The requirement of ‘Michael acceptor’ functionality in the bioactivity of Celastrol: (A) Effect of reduction of the α,β-unsaturated carbonyl group by sodium borohydride on Celastrol- or Dihydrocelastrol-induced cell death in SKBr-3 cells. Cells were incubated with DMSO or indicated concentrations of Celastrol or Dihydrocelastrol. Photographs were acquired using a bright field microscope with a x20 or x40 objective. (B) Comparison of Celastrol and Dihydrocelastrol for induction of ErbB2 degradation in 21MT-1 cells. Samples from the experiment shown in (A) were analyzed for ErbB2 degradation using immunoblotting. Hsc70 is shown as a loading control. (C and D) Comparison of the effects of Celastrol and Dihydrocelastrol on SKBr-3 (C) or BT-474 (D) cell lines as measured in an MTT assay. Cells were treated with the indicated concentrations of Celastrol of Dihydrocelastrol for 3 days. Cell growth was measured by MTT assay.

Figure 9

Correlation between ErbB2 expression and basal ROS levels: Parental BT-20 (A) or MCF-10A (B) cell lines and their ErbB2-overexpressing derivatives were analyzed for basal ROS levels by loading with 5 µM CM-H2DCFDA followed by flow cytometry. Typically two peaks are seen in the FACS profile, representing distinct population of cells with low and high ROS. Note an increase in the brighter peak upon ErbB2 overexpression. (C) Comparison of basal ROS levels among breast cancer cell lines. Cells were grown for 48 h, trypsinized and stained with CM-H₂DCFDA. Each cell line was analyzed in triplicates. The relative ROS levels are expressed as a ratio of cells with high ROS to low ROS, as analyzed from the two peaks (seen in A and B). (D) Effect of Celastrol or 17-AAG on basal ROS levels in SKBr-3 cell line.
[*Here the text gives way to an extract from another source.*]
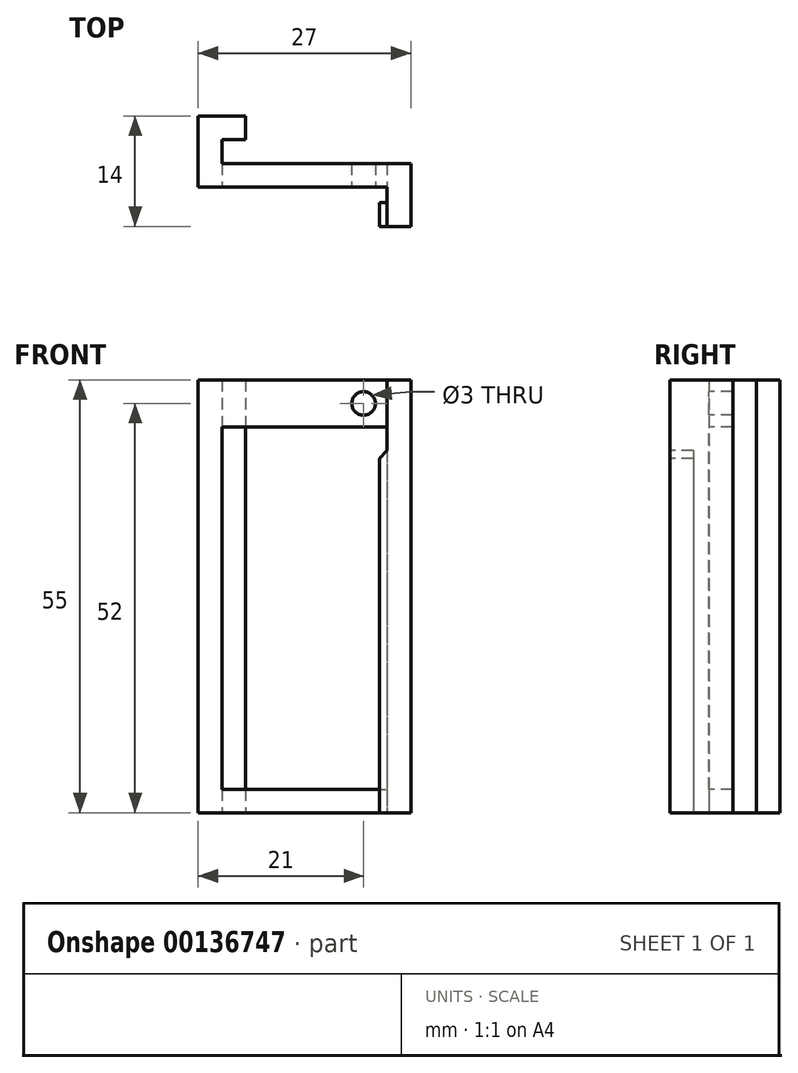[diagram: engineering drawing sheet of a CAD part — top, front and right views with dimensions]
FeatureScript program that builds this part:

Cells treated with Celastrol or 17-AAG at the indicated concentrations for 4 h, following by analysis of ROS levels using flow cytometry after CM-H₂DCFDA loading.

Figure 10

The anti-oxidant N-acetyl Cysteine delays although it does not abrogate Celastrol-induced cell death. (A) Effect of N-acetyl Cysteine (NAC) on Celastrol-induced cytotoxicity in SKBr-3 cell line. Cells were treated with the indicated concentrations of Celastrol with or without a 500-fold excess of NAC. Changes in cell morphology were recorded at the indicated time points under a bright field microscope using a x20 objective. (B) Quantification of the cytotoxic effect of Celastrol and protective effect of NAC analyzed by counting rounded cells. Celastrol induced cell death was evaluated by counting the number of rounded versus flat/attached cells for each treatment condition. The % of cells with rounded morphology (in relation to total cells counted) is shown. (C) Quantification of the cytotoxic effect of Celastrol and protective effect of NAC analyzed using Annexin-V staining. Cells were treated with Celastrol or Celastrol plus NAC for the indicated time points and analyzed for Annexin V staining using flow cytometry.